Most mainstream economic literature is of limited value for planning your life and your investments. It does not matter much in your retirement planning if GDP grew at exactly 4.1% last quarter vs. the consensus opinion of 4.2%. This is unlikely to impact major life decisions, such as whether to buy that new house of your dreams or whether you should send your child to that expensive private school. Monthly economic news releases are generally little more than statistical noise, far from deserving the sense of urgency they inspire among the news anchors on CNBC.

At the same time, many long-term facts and figures have little use for real planning as well. It is very small consolation to you that the stock market goes up 7% per year over the “long run” if you have just lost 50% in a major bear market, like that of 2008. This becomes even more true if you are in or near retirement.
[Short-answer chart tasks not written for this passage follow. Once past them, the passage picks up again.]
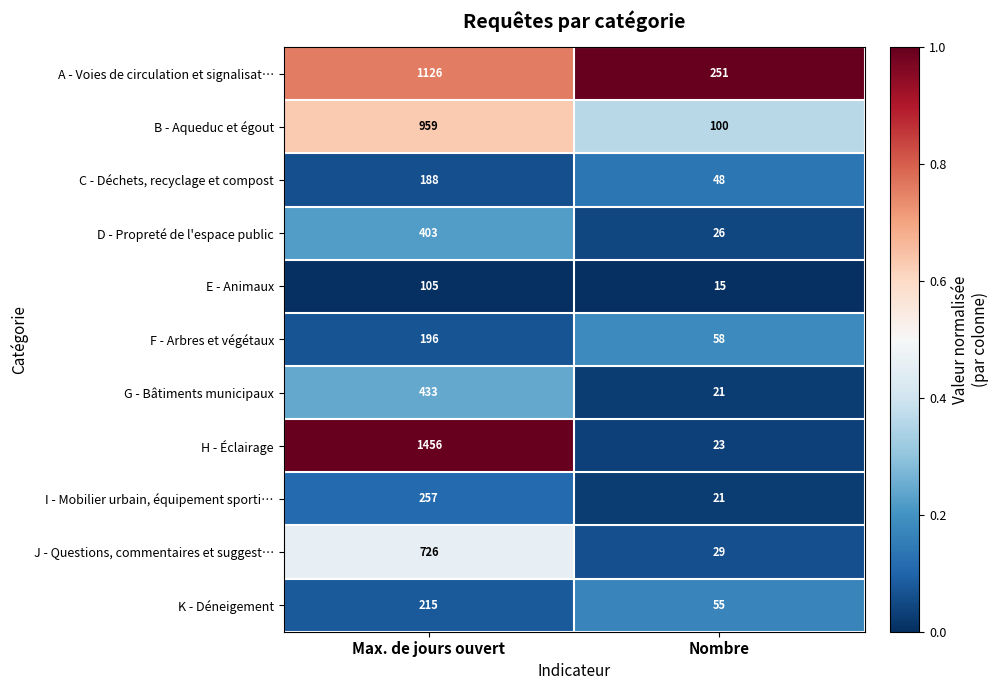

Which series has the widest spread of values?

H - Éclairage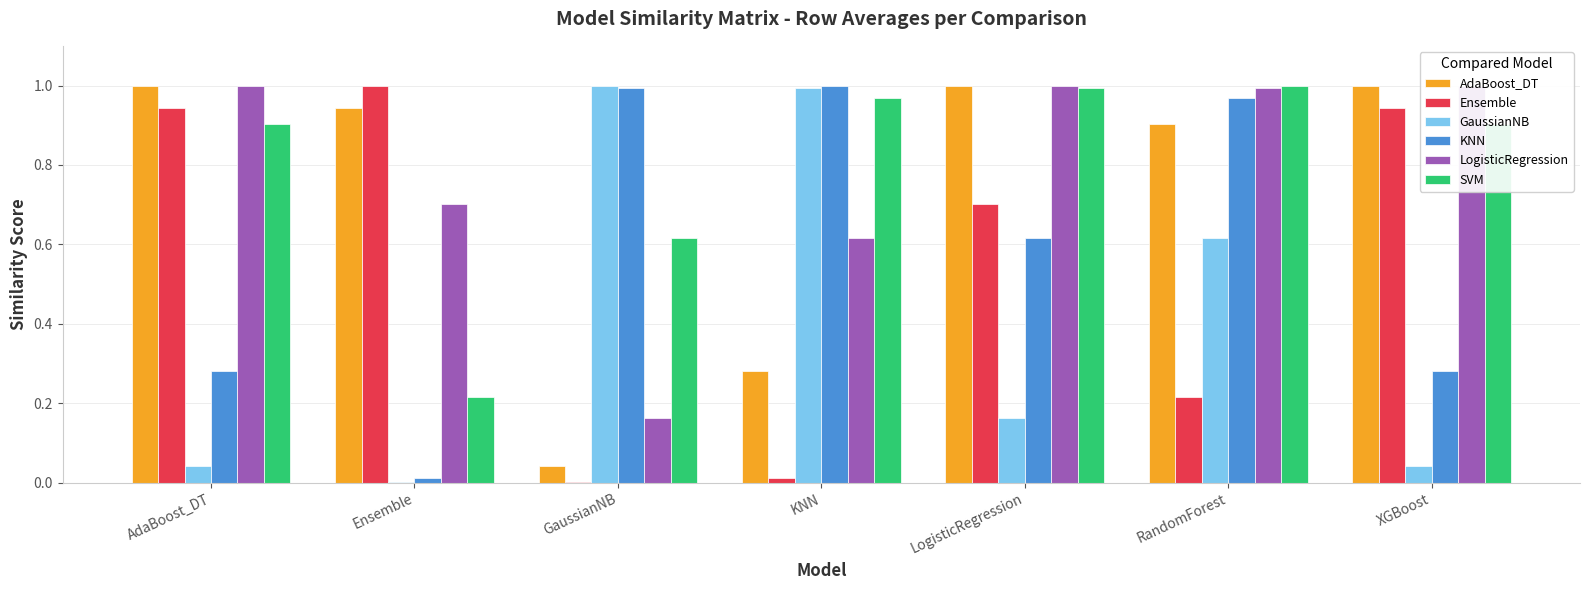

Which series changed the most between AdaBoost_DT and LogisticRegression?

KNN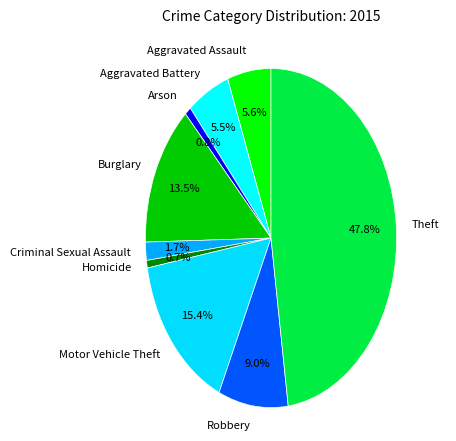

What percentage do Arson and Motor Vehicle Theft together represent?

16.2%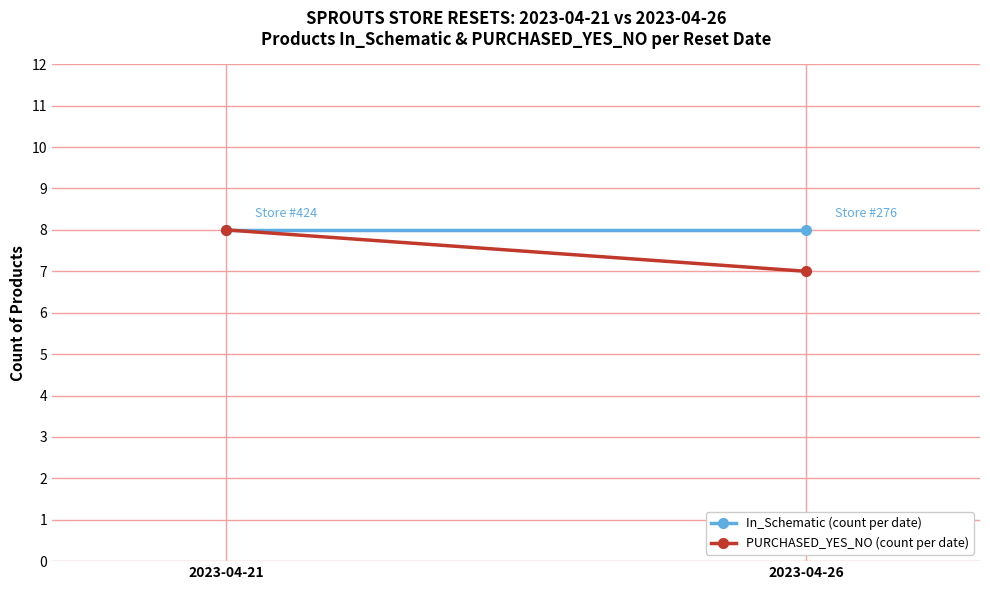

What is the value of the PURCHASED_YES_NO (count per date) point at the 1st from the left?

8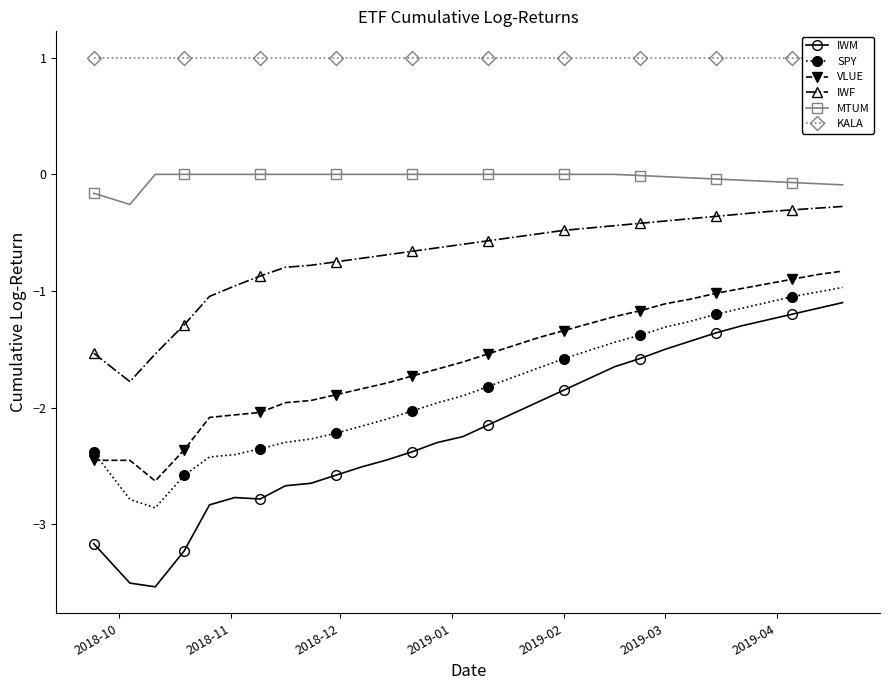

Reading left to right, extract all data points from this chart.

IWM: -3.2	-3.5	-3.5	-3.2	-2.8	-2.8	-2.8	-2.7	-2.6	-2.6	-2.5	-2.5	-2.4	-2.3	-2.2	-2.1	-2.0	-1.9	-1.9	-1.8	-1.6	-1.6	-1.5	-1.4	-1.4	-1.3	-1.2	-1.2	-1.1	-1.1
SPY: -2.4	-2.8	-2.9	-2.6	-2.4	-2.4	-2.4	-2.3	-2.3	-2.2	-2.2	-2.1	-2.0	-2.0	-1.9	-1.8	-1.7	-1.7	-1.6	-1.5	-1.4	-1.4	-1.3	-1.3	-1.2	-1.1	-1.1	-1.1	-1.0	-1.0
VLUE: -2.5	-2.5	-2.6	-2.4	-2.1	-2.1	-2.0	-2.0	-1.9	-1.9	-1.8	-1.8	-1.7	-1.7	-1.6	-1.5	-1.5	-1.4	-1.3	-1.3	-1.2	-1.2	-1.1	-1.1	-1.0	-1.0	-0.9	-0.9	-0.9	-0.8
IWF: -1.5	-1.8	-1.5	-1.3	-1.0	-1.0	-0.9	-0.8	-0.8	-0.8	-0.7	-0.7	-0.7	-0.6	-0.6	-0.6	-0.5	-0.5	-0.5	-0.5	-0.4	-0.4	-0.4	-0.4	-0.4	-0.3	-0.3	-0.3	-0.3	-0.3
MTUM: -0.2	-0.3	-0.0	-0.0	-0.0	-0.0	-0.0	-0.0	-0.0	-0.0	-0.0	-0.0	-0.0	-0.0	-0.0	-0.0	-0.0	-0.0	-0.0	-0.0	-0.0	-0.0	-0.0	-0.0	-0.0	-0.1	-0.1	-0.1	-0.1	-0.1
KALA: 1.0	1.0	1.0	1.0	1.0	1.0	1.0	1.0	1.0	1.0	1.0	1.0	1.0	1.0	1.0	1.0	1.0	1.0	1.0	1.0	1.0	1.0	1.0	1.0	1.0	1.0	1.0	1.0	1.0	1.0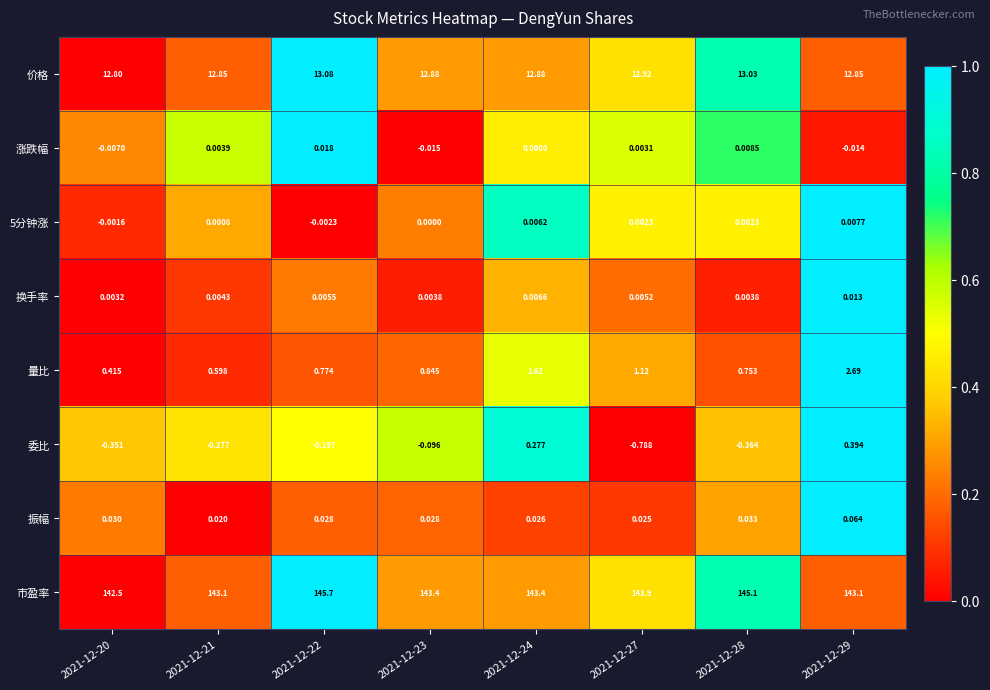

Which series changed the most between 2021-12-22 and 2021-12-24?

市盈率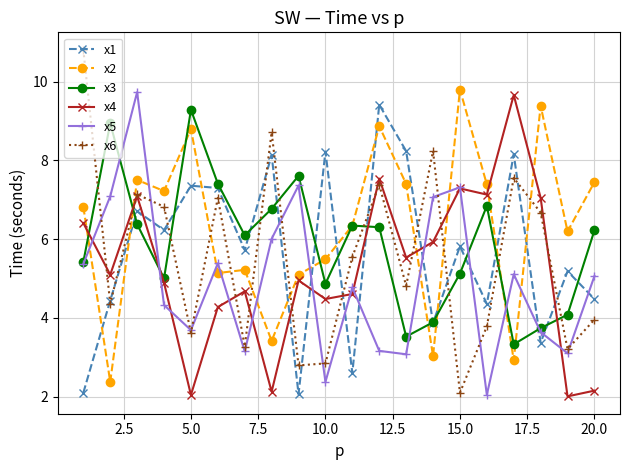

What is the lowest value of the x4 series?

2.0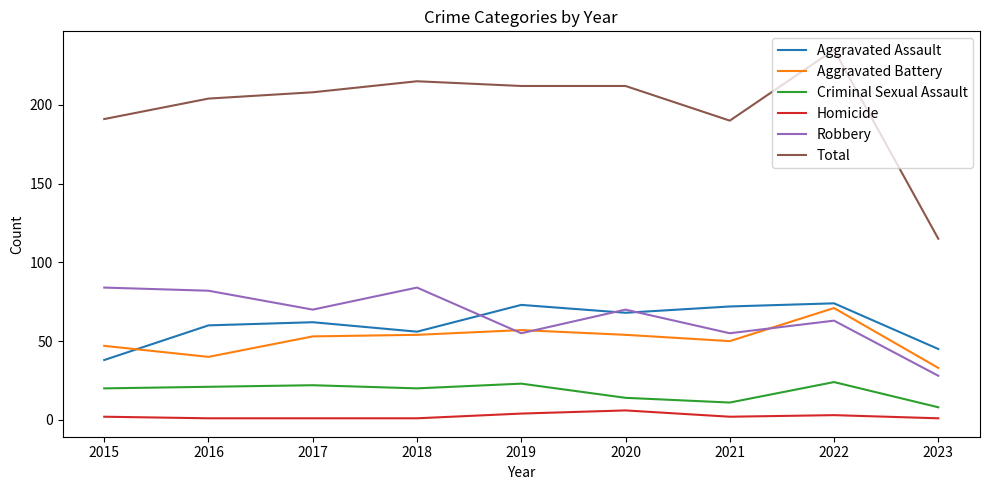

What are all the series names shown in the legend?

Aggravated Assault, Aggravated Battery, Criminal Sexual Assault, Homicide, Robbery, Total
Sure, over time your portfolio should recover its losses. But as the economist John Maynard Keynes famously said, “in the long run, we’re all dead.”

In order to make real decisions, we need better information. And luckily, the information exists right at our fingertips. We will never be able to predict every twist and turn in the economy or in the financial markets. There is simply too much randomness in the short-term and too much dependence on human emotion. But just as people make the economy and markets random and erratic over short periods, they also tend to make it surprisingly predictable over the medium to long-term. In an economy that is 70% consumer spending, it is ordinary people that drive the economy, and, on average, people are very predictable. By understanding consumer behavior, it is possible to forecast the direction of the economy and even the multi-year direction of the stock market. Using demographic data, you can make critical forecasts for individual industries and real estate markets. Such data can also be used by governments (or would-be taxpayers) for everything from school construction to public pension systems.

In this book, we will attempt to break economics down to its core. What really matters? And how do we use this information to make better decisions? The pages of this book are full of valuable material, but it is not designed to simply give you the “answers.” Instead, this book is designed to act as an instruction manual of sorts. Our goal is to help you ask the right questions.

We cover a lot of details in this book, and in an attempt to make it easier to digest we have divided it into sections:

• Part I of the book is a general discussion of the economic trends that will be affecting every American over the next several decades. Inspired and based largely on the pioneering work of economic strategist Harry S. Dent, Jr., this section focuses on the effects that demographic trends have on the broad economy. It is an essential read for anyone concerned about their financial future.

• Part II concerns the factors impacting state and local governments, specifically their employee and retiree healthcare funding liabilities. The funding requirements needed to finance promised healthcare benefits of the Baby Boomer generation will be the single biggest challenge for state and local governments for decades to come. Without an effective strategy to mitigate these liabilities, states, counties, and cities will find themselves insolvent…and with mobs of angry taxpayers, employees, and retirees with which to contend. This section is mandatory reading for state and local government officials and for anyone concerned with this impending crisis.

• Part III covers portfolio strategies for the years ahead. This section will advise on how to design appropriate portfolios and offers advice on which asset classes to favor in the next economic season. This will be valuable for anyone looking to protect and grow their wealth while minimizing risk.

• Finally, Part IV takes a look at the challenges and opportunities at the city, county, and state level due to changing demographic trends. In any economic season, there will be areas that prosper, at least relative to the national average, and other areas that lag behind. These chapters will be valuable to any current or aspiring homeowner, small business owner, or local public official. It should also prove valuable to young families planning their careers and to retirees considering a move. Special attention is given to California, the largest state in the union by population and economic clout.